Aioli is commonly served with potatoes in Meditteranean cuisines, and so when I decided to learn how to make Basque food, I decided it was long overdue that I master aioli. I had tried to make it in the past -- cooking my way as many of us do through Julia Child master class -- with mixed results that were related to the student, not the teacher.

I remembered that 400 Sauces, a great cookbook I reviewed for Slashfood, had a recipe for aioli. Having had success with every recipe I've tried from this essential cookbook, I tried the recipe for aioli. Voila! This aioli -- with a technique, I should admit, not much different from any other I've tried -- emerged from the whip glossy and creamy-white, with a powerful garlic boom. (The yellowish tint in the photo is the result of the lighting in the kitchen). Sprinkled with Spanish paprika from my favorite herb and spice shop, this aioli formed a perfect union with potatoes fried in the Spanish way.

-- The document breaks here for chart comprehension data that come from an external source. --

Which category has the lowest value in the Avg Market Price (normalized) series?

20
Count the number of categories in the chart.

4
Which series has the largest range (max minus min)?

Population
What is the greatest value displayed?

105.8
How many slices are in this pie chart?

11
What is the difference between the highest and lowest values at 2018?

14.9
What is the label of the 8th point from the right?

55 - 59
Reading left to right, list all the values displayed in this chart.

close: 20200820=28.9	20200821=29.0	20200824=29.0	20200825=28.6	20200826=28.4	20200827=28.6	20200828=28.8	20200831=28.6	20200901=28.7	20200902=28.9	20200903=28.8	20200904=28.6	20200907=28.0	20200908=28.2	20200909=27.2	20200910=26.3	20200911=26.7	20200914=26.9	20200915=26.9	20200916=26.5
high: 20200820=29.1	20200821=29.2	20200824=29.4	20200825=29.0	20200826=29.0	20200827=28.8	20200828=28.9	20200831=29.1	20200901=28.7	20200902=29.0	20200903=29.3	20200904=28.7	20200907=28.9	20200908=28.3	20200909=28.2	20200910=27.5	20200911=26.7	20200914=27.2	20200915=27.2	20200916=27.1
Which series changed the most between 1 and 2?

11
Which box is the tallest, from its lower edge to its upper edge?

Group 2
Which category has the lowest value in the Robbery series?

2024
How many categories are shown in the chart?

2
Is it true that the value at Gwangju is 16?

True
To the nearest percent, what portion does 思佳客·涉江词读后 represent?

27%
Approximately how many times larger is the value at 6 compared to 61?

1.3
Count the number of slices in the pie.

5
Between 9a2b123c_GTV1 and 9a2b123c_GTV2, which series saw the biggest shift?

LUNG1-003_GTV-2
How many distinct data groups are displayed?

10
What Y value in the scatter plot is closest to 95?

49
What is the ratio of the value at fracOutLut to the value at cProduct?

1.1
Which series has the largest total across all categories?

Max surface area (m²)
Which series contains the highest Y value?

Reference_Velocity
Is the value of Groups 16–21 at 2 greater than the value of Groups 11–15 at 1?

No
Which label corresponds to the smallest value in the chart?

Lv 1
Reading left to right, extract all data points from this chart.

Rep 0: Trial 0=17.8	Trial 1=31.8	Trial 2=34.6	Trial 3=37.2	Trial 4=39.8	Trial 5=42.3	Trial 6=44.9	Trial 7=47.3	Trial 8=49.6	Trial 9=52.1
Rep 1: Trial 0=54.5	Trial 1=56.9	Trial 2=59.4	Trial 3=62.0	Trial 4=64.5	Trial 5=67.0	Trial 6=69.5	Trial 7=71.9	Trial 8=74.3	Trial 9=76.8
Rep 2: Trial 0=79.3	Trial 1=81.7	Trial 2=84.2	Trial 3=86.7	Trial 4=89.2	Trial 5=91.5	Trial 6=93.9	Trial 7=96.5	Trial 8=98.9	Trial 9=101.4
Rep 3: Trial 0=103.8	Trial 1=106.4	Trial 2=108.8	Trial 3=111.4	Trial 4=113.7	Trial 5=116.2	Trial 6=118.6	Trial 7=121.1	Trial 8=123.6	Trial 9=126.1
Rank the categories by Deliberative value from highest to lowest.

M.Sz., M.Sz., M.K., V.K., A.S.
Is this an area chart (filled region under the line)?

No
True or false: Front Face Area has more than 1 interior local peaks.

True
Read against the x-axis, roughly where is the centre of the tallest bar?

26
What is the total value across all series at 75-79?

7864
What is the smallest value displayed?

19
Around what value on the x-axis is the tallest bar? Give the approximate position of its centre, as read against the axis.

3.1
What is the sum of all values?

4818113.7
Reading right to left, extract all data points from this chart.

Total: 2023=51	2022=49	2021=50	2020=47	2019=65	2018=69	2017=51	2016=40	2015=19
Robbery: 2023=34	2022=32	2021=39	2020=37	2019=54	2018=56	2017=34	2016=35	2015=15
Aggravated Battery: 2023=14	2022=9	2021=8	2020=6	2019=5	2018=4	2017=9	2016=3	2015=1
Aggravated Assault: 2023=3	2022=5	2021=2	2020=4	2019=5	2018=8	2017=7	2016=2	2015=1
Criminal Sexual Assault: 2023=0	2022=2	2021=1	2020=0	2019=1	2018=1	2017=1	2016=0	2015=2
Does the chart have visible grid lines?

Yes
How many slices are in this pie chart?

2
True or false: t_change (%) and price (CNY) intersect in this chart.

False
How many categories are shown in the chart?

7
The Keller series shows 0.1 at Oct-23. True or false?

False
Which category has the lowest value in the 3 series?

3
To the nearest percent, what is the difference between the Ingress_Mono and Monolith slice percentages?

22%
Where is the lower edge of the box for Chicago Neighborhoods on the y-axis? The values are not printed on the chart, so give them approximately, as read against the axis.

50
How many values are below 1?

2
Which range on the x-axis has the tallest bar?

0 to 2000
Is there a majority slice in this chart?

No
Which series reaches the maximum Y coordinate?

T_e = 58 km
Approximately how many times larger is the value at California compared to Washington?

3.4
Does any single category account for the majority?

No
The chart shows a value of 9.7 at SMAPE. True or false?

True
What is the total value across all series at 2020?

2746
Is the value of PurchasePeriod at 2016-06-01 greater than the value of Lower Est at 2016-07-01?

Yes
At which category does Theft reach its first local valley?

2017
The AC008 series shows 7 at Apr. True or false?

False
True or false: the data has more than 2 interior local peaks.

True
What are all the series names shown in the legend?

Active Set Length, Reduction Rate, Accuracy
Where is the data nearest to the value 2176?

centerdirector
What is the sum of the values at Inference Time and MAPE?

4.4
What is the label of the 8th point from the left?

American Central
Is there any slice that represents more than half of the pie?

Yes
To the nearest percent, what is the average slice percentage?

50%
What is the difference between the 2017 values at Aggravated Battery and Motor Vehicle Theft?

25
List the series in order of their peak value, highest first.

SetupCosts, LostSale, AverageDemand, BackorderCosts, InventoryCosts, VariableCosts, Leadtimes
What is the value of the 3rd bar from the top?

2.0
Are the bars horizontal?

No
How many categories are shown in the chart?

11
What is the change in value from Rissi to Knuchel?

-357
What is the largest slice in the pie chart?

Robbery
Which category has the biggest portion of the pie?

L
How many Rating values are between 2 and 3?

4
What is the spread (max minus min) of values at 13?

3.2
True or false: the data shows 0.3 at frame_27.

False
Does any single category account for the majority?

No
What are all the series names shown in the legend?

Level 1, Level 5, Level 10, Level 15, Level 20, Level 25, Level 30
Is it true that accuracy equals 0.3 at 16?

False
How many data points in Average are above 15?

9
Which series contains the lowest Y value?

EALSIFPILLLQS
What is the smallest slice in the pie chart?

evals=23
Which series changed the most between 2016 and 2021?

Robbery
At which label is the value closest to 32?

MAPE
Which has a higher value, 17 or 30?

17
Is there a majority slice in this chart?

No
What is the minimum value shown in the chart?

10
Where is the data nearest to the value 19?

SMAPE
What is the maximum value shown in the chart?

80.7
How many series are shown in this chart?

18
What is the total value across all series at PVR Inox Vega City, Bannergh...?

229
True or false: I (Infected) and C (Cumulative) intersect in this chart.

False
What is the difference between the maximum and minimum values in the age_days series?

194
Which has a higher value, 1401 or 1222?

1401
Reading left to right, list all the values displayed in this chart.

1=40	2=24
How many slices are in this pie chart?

What I learned about making aioli is that all of the notes you read about how to do it are correct. Have all of the ingredients at hand (a practice worth following for any dish) and have all of the ingredients at room temperature. Incorporate the oil a drop at a time when you begin, increasing the amount as the aioli begins to build volume. Be prepared to get a good arm workout. It takes patience and effort -- qualities the best cooking doesn't just encourage, but occasionally demands -- but the results are literally consideration you, and your diners, can taste.